▶ [PROBLEM REQUIREMENTS] Recast every line of the records below as a Markdown table with two columns, Row and Line. Number the rows in order and omit blank lines.

▶ [STORED ROWS]
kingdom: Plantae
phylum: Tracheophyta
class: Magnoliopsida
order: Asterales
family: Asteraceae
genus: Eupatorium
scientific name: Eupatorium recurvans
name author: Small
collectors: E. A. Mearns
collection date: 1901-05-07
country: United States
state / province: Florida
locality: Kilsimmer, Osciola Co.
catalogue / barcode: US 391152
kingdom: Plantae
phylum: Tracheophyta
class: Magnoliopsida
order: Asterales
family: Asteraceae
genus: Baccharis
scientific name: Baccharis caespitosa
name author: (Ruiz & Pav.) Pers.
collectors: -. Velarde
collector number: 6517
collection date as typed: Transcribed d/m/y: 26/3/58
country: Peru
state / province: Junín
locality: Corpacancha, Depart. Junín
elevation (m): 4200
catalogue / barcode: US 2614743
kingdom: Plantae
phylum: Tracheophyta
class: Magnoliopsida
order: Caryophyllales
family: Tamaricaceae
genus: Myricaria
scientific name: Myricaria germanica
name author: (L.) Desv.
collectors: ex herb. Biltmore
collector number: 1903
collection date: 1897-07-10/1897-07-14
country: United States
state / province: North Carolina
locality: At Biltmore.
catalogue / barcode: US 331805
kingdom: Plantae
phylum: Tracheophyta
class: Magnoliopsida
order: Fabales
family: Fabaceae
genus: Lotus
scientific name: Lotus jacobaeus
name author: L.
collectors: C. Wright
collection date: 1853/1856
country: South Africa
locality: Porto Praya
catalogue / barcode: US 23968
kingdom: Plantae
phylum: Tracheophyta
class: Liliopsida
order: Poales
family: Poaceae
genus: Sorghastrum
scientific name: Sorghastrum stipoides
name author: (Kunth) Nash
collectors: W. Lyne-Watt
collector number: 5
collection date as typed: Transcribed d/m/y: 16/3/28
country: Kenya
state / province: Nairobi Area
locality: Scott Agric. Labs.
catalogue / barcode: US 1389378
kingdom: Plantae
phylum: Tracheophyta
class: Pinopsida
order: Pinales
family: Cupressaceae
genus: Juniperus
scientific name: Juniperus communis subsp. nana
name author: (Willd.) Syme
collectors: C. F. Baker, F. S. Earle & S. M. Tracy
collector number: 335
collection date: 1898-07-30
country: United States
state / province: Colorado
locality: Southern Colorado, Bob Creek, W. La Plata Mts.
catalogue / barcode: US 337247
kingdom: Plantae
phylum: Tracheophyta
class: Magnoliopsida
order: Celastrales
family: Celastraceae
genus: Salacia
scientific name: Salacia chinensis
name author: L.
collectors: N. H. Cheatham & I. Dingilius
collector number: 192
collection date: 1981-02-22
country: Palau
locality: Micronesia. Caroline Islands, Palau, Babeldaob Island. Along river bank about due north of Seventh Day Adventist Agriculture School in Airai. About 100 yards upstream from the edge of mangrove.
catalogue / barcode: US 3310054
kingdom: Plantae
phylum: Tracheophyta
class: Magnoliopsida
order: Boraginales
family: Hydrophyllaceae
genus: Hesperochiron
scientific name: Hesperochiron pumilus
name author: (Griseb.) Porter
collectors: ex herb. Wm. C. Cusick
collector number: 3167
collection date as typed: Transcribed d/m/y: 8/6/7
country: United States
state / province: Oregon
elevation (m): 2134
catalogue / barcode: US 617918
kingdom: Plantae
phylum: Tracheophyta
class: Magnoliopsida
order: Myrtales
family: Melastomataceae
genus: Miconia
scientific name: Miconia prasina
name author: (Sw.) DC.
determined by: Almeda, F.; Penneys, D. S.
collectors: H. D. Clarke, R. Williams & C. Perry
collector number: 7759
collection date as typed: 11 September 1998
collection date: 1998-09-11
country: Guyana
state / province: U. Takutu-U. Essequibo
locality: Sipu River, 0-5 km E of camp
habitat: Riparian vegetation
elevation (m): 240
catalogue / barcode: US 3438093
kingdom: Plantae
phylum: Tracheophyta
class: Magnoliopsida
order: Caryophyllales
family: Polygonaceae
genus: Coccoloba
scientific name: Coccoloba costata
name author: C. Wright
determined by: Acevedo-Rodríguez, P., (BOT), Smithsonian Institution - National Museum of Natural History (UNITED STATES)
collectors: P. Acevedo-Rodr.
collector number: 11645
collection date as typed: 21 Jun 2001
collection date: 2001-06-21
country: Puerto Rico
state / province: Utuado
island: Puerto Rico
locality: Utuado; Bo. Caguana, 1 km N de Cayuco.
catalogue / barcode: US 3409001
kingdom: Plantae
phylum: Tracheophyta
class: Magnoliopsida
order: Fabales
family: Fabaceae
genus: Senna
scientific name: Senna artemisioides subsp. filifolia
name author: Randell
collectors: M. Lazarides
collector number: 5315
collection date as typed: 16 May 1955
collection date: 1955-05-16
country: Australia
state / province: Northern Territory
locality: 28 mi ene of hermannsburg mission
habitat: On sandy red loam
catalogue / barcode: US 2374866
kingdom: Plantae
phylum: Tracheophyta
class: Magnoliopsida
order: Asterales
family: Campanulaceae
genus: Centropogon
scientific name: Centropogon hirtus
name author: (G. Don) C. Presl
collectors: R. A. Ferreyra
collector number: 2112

▶ [EXPECTED OUTPUT]
| Row | Line |
|---|---|
| 1 | kingdom: Plantae |
| 2 | phylum: Tracheophyta |
| 3 | class: Magnoliopsida |
| 4 | order: Asterales |
| 5 | family: Asteraceae |
| 6 | genus: Eupatorium |
| 7 | scientific name: Eupatorium recurvans |
| 8 | name author: Small |
| 9 | collectors: E. A. Mearns |
| 10 | collection date: 1901-05-07 |
| 11 | country: United States |
| 12 | state / province: Florida |
| 13 | locality: Kilsimmer, Osciola Co. |
| 14 | catalogue / barcode: US 391152 |
| 15 | kingdom: Plantae |
| 16 | phylum: Tracheophyta |
| 17 | class: Magnoliopsida |
| 18 | order: Asterales |
| 19 | family: Asteraceae |
| 20 | genus: Baccharis |
| 21 | scientific name: Baccharis caespitosa |
| 22 | name author: (Ruiz & Pav.) Pers. |
| 23 | collectors: -. Velarde |
| 24 | collector number: 6517 |
| 25 | collection date as typed: Transcribed d/m/y: 26/3/58 |
| 26 | country: Peru |
| 27 | state / province: Junín |
| 28 | locality: Corpacancha, Depart. Junín |
| 29 | elevation (m): 4200 |
| 30 | catalogue / barcode: US 2614743 |
| 31 | kingdom: Plantae |
| 32 | phylum: Tracheophyta |
| 33 | class: Magnoliopsida |
| 34 | order: Caryophyllales |
| 35 | family: Tamaricaceae |
| 36 | genus: Myricaria |
| 37 | scientific name: Myricaria germanica |
| 38 | name author: (L.) Desv. |
| 39 | collectors: ex herb. Biltmore |
| 40 | collector number: 1903 |
| 41 | collection date: 1897-07-10/1897-07-14 |
| 42 | country: United States |
| 43 | state / province: North Carolina |
| 44 | locality: At Biltmore. |
| 45 | catalogue / barcode: US 331805 |
| 46 | kingdom: Plantae |
| 47 | phylum: Tracheophyta |
| 48 | class: Magnoliopsida |
| 49 | order: Fabales |
| 50 | family: Fabaceae |
| 51 | genus: Lotus |
| 52 | scientific name: Lotus jacobaeus |
| 53 | name author: L. |
| 54 | collectors: C. Wright |
| 55 | collection date: 1853/1856 |
| 56 | country: South Africa |
| 57 | locality: Porto Praya |
| 58 | catalogue / barcode: US 23968 |
| 59 | kingdom: Plantae |
| 60 | phylum: Tracheophyta |
| 61 | class: Liliopsida |
| 62 | order: Poales |
| 63 | family: Poaceae |
| 64 | genus: Sorghastrum |
| 65 | scientific name: Sorghastrum stipoides |
| 66 | name author: (Kunth) Nash |
| 67 | collectors: W. Lyne-Watt |
| 68 | collector number: 5 |
| 69 | collection date as typed: Transcribed d/m/y: 16/3/28 |
| 70 | country: Kenya |
| 71 | state / province: Nairobi Area |
| 72 | locality: Scott Agric. Labs. |
| 73 | catalogue / barcode: US 1389378 |
| 74 | kingdom: Plantae |
| 75 | phylum: Tracheophyta |
| 76 | class: Pinopsida |
| 77 | order: Pinales |
| 78 | family: Cupressaceae |
| 79 | genus: Juniperus |
| 80 | scientific name: Juniperus communis subsp. nana |
| 81 | name author: (Willd.) Syme |
| 82 | collectors: C. F. Baker, F. S. Earle & S. M. Tracy |
| 83 | collector number: 335 |
| 84 | collection date: 1898-07-30 |
| 85 | country: United States |
| 86 | state / province: Colorado |
| 87 | locality: Southern Colorado, Bob Creek, W. La Plata Mts. |
| 88 | catalogue / barcode: US 337247 |
| 89 | kingdom: Plantae |
| 90 | phylum: Tracheophyta |
| 91 | class: Magnoliopsida |
| 92 | order: Celastrales |
| 93 | family: Celastraceae |
| 94 | genus: Salacia |
| 95 | scientific name: Salacia chinensis |
| 96 | name author: L. |
| 97 | collectors: N. H. Cheatham & I. Dingilius |
| 98 | collector number: 192 |
| 99 | collection date: 1981-02-22 |
| 100 | country: Palau |
| 101 | locality: Micronesia. Caroline Islands, Palau, Babeldaob Island. Along river bank about due north of Seventh Day Adventist Agriculture School in Airai. About 100 yards upstream from the edge of mangrove. |
| 102 | catalogue / barcode: US 3310054 |
| 103 | kingdom: Plantae |
| 104 | phylum: Tracheophyta |
| 105 | class: Magnoliopsida |
| 106 | order: Boraginales |
| 107 | family: Hydrophyllaceae |
| 108 | genus: Hesperochiron |
| 109 | scientific name: Hesperochiron pumilus |
| 110 | name author: (Griseb.) Porter |
| 111 | collectors: ex herb. Wm. C. Cusick |
| 112 | collector number: 3167 |
| 113 | collection date as typed: Transcribed d/m/y: 8/6/7 |
| 114 | country: United States |
| 115 | state / province: Oregon |
| 116 | elevation (m): 2134 |
| 117 | catalogue / barcode: US 617918 |
| 118 | kingdom: Plantae |
| 119 | phylum: Tracheophyta |
| 120 | class: Magnoliopsida |
| 121 | order: Myrtales |
| 122 | family: Melastomataceae |
| 123 | genus: Miconia |
| 124 | scientific name: Miconia prasina |
| 125 | name author: (Sw.) DC. |
| 126 | determined by: Almeda, F.; Penneys, D. S. |
| 127 | collectors: H. D. Clarke, R. Williams & C. Perry |
| 128 | collector number: 7759 |
| 129 | collection date as typed: 11 September 1998 |
| 130 | collection date: 1998-09-11 |
| 131 | country: Guyana |
| 132 | state / province: U. Takutu-U. Essequibo |
| 133 | locality: Sipu River, 0-5 km E of camp |
| 134 | habitat: Riparian vegetation |
| 135 | elevation (m): 240 |
| 136 | catalogue / barcode: US 3438093 |
| 137 | kingdom: Plantae |
| 138 | phylum: Tracheophyta |
| 139 | class: Magnoliopsida |
| 140 | order: Caryophyllales |
| 141 | family: Polygonaceae |
| 142 | genus: Coccoloba |
| 143 | scientific name: Coccoloba costata |
| 144 | name author: C. Wright |
| 145 | determined by: Acevedo-Rodríguez, P., (BOT), Smithsonian Institution - National Museum of Natural History (UNITED STATES) |
| 146 | collectors: P. Acevedo-Rodr. |
| 147 | collector number: 11645 |
| 148 | collection date as typed: 21 Jun 2001 |
| 149 | collection date: 2001-06-21 |
| 150 | country: Puerto Rico |
| 151 | state / province: Utuado |
| 152 | island: Puerto Rico |
| 153 | locality: Utuado; Bo. Caguana, 1 km N de Cayuco. |
| 154 | catalogue / barcode: US 3409001 |
| 155 | kingdom: Plantae |
| 156 | phylum: Tracheophyta |
| 157 | class: Magnoliopsida |
| 158 | order: Fabales |
| 159 | family: Fabaceae |
| 160 | genus: Senna |
| 161 | scientific name: Senna artemisioides subsp. filifolia |
| 162 | name author: Randell |
| 163 | collectors: M. Lazarides |
| 164 | collector number: 5315 |
| 165 | collection date as typed: 16 May 1955 |
| 166 | collection date: 1955-05-16 |
| 167 | country: Australia |
| 168 | state / province: Northern Territory |
| 169 | locality: 28 mi ene of hermannsburg mission |
| 170 | habitat: On sandy red loam |
| 171 | catalogue / barcode: US 2374866 |
| 172 | kingdom: Plantae |
| 173 | phylum: Tracheophyta |
| 174 | class: Magnoliopsida |
| 175 | order: Asterales |
| 176 | family: Campanulaceae |
| 177 | genus: Centropogon |
| 178 | scientific name: Centropogon hirtus |
| 179 | name author: (G. Don) C. Presl |
| 180 | collectors: R. A. Ferreyra |
| 181 | collector number: 2112 |